The study by Arkansans Against Abusive Payday Lending, a coalition of groups seeking to end the practice of payday loans, said the state has improved its licensing of payday lenders but called for more oversight.
Sixty-six percent of the state’s 239 payday lenders are licensed and regulated by the Arkansas State Board of Collection Agencies and 34 percent are licensed and unregulated, the study said. The report noted that the state, which last year did not license 7 percent of payday lenders, has licensed them all.
“Regulating some payday lenders but not others is like enforcing the drinking age for beer, but not for wine,” said Michael Rowett, the coalition’s chairman.
The coalition, which includes AARP and the AFL-CIO, has pushed for the elimination of payday loans but Rowett said in the meantime the state needs stricter enforcement of payday lending businesses.
Through a payday loan in Arkansas, a customer writing a check for $400, for example, typically would receive $350. The lender would keep the check for about two weeks without cashing it and, thereby, allowing the customer time to buy back the check.
The $50 charge on the $350 loan for 14 days equates to 371 percent interest, well above Arkansas’ usury limit of 17 percent.
The number of payday lenders in the state has dropped over the past two years from 275 in March 2006 to 265 last November.
Rowett said the coalition is hopeful the state Supreme Court will overturn a Pulaski County judge’s ruling that the law allowing payday lenders does not violate Arkansas’ constitution.
Opponents of the payday-lending industry were unsuccessful earlier this year with efforts to get legislators to approve a law banning the high interest rates charged by the firms.
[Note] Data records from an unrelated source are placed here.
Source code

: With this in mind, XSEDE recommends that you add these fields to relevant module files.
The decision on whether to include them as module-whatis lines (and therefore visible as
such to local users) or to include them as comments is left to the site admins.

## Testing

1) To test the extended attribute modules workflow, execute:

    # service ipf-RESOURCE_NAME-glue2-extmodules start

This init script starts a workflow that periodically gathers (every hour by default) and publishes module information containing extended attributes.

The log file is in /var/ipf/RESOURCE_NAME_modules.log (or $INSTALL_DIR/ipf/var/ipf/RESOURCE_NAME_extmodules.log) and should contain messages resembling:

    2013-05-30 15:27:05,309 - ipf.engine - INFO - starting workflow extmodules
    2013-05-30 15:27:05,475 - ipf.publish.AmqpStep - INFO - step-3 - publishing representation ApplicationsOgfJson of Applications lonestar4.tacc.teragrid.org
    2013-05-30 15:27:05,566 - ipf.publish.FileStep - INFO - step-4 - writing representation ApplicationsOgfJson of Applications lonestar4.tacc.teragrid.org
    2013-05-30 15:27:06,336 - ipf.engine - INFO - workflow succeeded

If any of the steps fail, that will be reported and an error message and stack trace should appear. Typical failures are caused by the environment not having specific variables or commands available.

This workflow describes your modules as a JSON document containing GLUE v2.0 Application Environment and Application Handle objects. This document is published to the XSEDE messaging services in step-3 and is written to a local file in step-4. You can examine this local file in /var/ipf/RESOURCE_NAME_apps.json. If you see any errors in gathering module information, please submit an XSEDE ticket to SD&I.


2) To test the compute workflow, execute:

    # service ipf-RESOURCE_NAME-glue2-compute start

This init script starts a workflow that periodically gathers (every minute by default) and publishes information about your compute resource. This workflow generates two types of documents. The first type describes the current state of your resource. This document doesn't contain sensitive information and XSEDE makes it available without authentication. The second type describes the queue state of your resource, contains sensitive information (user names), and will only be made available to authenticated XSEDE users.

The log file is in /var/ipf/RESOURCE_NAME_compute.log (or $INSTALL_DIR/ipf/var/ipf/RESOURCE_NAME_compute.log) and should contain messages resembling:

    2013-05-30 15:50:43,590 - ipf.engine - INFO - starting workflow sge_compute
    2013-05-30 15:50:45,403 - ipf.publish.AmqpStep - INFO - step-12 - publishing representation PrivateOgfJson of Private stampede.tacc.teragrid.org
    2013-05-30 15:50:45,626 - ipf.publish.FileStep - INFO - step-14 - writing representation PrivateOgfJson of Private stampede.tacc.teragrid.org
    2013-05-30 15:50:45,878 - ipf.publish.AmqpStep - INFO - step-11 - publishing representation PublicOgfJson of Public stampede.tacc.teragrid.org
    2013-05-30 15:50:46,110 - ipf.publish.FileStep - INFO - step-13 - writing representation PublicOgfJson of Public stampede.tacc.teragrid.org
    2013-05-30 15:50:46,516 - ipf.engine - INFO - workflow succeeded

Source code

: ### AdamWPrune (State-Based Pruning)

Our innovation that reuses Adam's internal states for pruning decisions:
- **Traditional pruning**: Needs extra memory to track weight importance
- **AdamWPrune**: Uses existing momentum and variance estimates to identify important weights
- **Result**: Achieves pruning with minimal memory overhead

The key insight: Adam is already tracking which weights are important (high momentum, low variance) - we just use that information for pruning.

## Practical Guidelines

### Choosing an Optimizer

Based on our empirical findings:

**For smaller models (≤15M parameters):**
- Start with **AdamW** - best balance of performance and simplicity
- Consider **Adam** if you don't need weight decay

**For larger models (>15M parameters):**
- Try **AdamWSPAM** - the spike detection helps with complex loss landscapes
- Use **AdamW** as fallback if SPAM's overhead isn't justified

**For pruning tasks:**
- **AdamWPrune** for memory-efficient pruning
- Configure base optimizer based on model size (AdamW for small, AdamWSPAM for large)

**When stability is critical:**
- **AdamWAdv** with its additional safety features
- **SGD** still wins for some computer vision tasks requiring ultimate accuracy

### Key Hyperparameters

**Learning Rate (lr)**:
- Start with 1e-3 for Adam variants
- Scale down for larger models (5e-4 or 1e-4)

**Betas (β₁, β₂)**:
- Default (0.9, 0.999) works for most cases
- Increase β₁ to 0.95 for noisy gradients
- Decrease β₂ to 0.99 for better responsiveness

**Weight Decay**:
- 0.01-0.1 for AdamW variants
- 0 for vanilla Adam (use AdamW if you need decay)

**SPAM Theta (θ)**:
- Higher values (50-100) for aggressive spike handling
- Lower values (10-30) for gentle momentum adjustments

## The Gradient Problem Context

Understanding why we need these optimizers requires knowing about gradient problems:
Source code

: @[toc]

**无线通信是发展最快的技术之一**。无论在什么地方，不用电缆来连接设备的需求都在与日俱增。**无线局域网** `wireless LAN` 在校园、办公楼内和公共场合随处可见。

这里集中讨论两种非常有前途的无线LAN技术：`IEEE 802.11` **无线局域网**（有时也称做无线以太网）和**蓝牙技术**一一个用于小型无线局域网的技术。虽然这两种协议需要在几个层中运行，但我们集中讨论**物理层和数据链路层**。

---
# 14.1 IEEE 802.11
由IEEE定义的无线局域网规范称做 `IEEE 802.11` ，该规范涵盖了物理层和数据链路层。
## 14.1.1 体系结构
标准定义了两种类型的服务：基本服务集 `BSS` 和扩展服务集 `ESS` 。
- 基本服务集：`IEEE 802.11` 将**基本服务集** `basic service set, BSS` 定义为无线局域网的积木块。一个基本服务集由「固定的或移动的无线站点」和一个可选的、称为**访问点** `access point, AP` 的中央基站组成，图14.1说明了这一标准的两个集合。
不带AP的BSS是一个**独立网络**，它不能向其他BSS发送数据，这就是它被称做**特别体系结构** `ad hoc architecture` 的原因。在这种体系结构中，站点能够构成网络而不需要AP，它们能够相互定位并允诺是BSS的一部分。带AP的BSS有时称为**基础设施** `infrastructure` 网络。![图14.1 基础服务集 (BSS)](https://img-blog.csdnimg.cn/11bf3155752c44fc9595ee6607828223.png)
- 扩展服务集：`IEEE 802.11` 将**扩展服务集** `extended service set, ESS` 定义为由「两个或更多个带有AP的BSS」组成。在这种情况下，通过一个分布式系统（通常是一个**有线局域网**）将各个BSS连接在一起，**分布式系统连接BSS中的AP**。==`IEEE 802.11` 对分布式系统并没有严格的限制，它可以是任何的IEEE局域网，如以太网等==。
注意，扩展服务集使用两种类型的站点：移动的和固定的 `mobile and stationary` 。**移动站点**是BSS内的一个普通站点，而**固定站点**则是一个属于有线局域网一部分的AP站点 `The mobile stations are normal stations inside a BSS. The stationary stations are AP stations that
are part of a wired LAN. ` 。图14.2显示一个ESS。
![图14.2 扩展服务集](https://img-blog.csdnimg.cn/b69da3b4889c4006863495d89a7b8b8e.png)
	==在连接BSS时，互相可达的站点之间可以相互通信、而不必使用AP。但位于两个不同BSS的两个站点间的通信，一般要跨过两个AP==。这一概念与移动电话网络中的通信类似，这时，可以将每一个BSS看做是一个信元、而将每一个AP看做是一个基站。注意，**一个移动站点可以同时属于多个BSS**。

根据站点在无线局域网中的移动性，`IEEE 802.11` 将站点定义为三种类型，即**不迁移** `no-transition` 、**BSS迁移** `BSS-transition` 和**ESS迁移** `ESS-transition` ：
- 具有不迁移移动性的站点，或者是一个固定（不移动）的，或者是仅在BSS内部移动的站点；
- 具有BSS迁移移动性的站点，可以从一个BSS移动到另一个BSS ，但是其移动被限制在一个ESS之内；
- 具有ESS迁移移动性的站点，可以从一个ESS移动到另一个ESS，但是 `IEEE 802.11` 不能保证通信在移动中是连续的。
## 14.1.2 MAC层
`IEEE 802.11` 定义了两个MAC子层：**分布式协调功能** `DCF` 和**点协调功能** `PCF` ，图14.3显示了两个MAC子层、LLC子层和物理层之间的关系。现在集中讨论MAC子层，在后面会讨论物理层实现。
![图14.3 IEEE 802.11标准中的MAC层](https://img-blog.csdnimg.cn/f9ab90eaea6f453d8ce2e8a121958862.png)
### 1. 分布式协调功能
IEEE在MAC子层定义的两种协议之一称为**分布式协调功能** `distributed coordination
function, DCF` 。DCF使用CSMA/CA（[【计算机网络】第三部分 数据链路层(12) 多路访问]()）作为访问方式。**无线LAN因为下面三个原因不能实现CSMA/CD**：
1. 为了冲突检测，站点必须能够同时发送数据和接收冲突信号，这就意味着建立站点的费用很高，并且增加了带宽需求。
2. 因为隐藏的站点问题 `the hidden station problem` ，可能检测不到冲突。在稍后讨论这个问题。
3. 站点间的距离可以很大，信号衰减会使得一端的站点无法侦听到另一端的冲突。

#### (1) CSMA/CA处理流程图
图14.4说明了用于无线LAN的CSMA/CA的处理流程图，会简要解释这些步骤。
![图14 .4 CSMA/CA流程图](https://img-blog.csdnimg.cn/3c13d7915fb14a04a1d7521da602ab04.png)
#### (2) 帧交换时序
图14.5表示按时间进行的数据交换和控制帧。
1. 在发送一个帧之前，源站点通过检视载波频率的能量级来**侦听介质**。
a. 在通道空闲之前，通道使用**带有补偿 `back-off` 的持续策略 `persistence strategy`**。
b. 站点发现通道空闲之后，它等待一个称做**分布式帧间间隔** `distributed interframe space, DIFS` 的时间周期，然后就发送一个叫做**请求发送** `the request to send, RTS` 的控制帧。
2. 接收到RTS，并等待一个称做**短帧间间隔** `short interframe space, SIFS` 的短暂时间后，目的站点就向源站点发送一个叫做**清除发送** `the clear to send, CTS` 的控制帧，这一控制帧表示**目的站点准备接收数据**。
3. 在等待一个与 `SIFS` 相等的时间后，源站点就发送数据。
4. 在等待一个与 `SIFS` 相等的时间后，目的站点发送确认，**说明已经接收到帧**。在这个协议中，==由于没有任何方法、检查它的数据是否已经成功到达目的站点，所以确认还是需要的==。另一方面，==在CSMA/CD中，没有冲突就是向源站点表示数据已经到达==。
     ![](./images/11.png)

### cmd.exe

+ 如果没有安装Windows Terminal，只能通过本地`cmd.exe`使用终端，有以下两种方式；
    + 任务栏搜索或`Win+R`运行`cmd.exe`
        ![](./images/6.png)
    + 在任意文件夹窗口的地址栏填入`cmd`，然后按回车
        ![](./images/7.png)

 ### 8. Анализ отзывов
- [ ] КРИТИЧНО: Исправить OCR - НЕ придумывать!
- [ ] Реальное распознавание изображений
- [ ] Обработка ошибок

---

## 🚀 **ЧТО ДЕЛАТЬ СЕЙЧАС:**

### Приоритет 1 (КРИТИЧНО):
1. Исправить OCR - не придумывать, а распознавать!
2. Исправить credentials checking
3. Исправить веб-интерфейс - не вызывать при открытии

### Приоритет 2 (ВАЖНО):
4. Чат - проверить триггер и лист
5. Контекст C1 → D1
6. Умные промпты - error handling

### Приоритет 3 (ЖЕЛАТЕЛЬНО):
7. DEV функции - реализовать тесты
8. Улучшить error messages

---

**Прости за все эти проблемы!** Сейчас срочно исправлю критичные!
A Senate panel rejected a House bill that would have fined lenders $300 each time a customer is charged an interest rate above 17 percent.
Likewise, the House rejected a Senate bill that would have allowed customers to rescind the checks within a day and said no check casher could threaten a criminal “hot check” charge against a client for extending a loan. The proposal allowed the state Board of Collection Agencies to go after check cashers breaking the state’s laws, giving customers $1,000 each or twice the value of their check, whichever was greater.
Payday-lending opponents said the Senate measure would have done little to regulate the industry.